**PROVIDED TEXT:**
Purpose of the Study:

  • To design and implement a novel digital-analog hybrid system-on-chip (SoC) for controlling and processing capacitance-based inertial sensors.
  • To achieve efficient on-chip signal processing using a dedicated least mean square error demodulation (LMSD) algorithm.

Main Methods:

  • Integration of a capacitor-to-voltage (C/V) conversion circuit and a band-pass sigma-delta modulator (BPSDM) as the analog-to-digital converter (ADC).
  • On-chip digital signal processing utilizing a least mean square error demodulation (LMSD) algorithm.
  • Incorporation of a low-power Cortex-M3 processor for control algorithms and parameter configuration.

Main Results:

  • Successful tape-out of the SoC using SMIC 180 nm CMOS technology.

**WHAT THIS EXERCISE ASKS:**
1. Pull out every line in the entries below that contains the string "lung", treating uppercase and lowercase as different.
2. Carry on the summary of the inertial sensor chip study above from the point where it stops.

**EXTRACTED INFORMATION:**

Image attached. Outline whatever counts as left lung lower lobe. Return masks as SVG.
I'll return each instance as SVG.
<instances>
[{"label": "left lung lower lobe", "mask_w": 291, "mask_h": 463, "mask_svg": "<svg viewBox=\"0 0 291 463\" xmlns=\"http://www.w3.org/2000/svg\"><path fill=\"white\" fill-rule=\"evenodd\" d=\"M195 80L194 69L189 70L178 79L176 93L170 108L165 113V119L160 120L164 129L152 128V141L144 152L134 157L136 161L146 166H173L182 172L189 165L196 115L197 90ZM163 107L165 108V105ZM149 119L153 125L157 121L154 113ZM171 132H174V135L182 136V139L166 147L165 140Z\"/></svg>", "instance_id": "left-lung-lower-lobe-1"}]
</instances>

---

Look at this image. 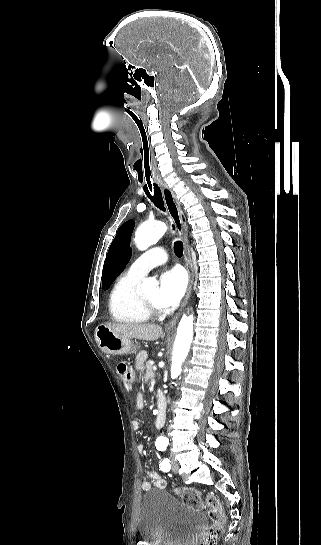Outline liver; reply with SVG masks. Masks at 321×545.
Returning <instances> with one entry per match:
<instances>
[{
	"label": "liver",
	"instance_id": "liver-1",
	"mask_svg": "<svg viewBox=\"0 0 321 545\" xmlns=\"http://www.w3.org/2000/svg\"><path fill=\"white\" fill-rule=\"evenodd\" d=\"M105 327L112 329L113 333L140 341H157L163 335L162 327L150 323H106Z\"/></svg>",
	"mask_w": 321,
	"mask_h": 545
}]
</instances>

==

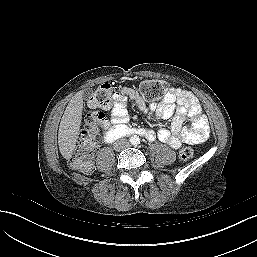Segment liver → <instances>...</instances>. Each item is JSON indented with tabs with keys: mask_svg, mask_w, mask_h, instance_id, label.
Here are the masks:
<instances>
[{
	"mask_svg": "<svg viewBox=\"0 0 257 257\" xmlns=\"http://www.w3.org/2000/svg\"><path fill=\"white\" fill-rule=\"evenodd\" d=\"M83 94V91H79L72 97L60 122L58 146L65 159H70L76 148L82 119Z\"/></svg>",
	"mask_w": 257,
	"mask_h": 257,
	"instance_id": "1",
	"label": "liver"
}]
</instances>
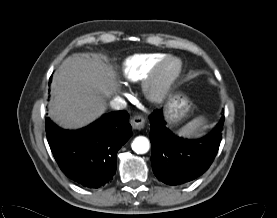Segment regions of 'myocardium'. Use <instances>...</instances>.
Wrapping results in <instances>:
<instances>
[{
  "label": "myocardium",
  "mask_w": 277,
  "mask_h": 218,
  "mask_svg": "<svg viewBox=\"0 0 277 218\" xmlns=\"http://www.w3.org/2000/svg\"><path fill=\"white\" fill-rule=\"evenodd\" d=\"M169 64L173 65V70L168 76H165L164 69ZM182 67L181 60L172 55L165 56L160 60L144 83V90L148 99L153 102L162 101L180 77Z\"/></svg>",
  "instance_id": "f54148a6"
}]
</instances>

**ANSWERS:**
1.
Image attached. Outline whatever counts as left lung lower lobe. Return masks as SVG.
[{"label": "left lung lower lobe", "mask_w": 291, "mask_h": 463, "mask_svg": "<svg viewBox=\"0 0 291 463\" xmlns=\"http://www.w3.org/2000/svg\"><path fill=\"white\" fill-rule=\"evenodd\" d=\"M195 80L194 69L189 70L178 79L176 93L170 108L165 113V119L160 120L164 129L152 128V141L144 152L134 157L136 161L146 166H173L182 172L189 165L196 115L197 90ZM163 107L165 108V105ZM149 119L153 125L157 121L154 113ZM171 132H174V135L182 136V139L166 147L165 140Z\"/></svg>", "instance_id": "left-lung-lower-lobe-1"}]

2.
  • Achieved a maximum operating frequency of 105 MHz with a total chip area of 77.43 mm².
  • Demonstrated low power consumption: 18 mW static and 54 mW dynamic at a 51.2 MHz system clock.

Conclusions:

  • The developed hybrid SoC effectively controls and processes capacitance-based inertial sensors.
  • The integrated design offers a promising solution for high-performance, low-power inertial measurement applications.
  • The chip's performance metrics validate its suitability for miniaturized inertial measurement systems.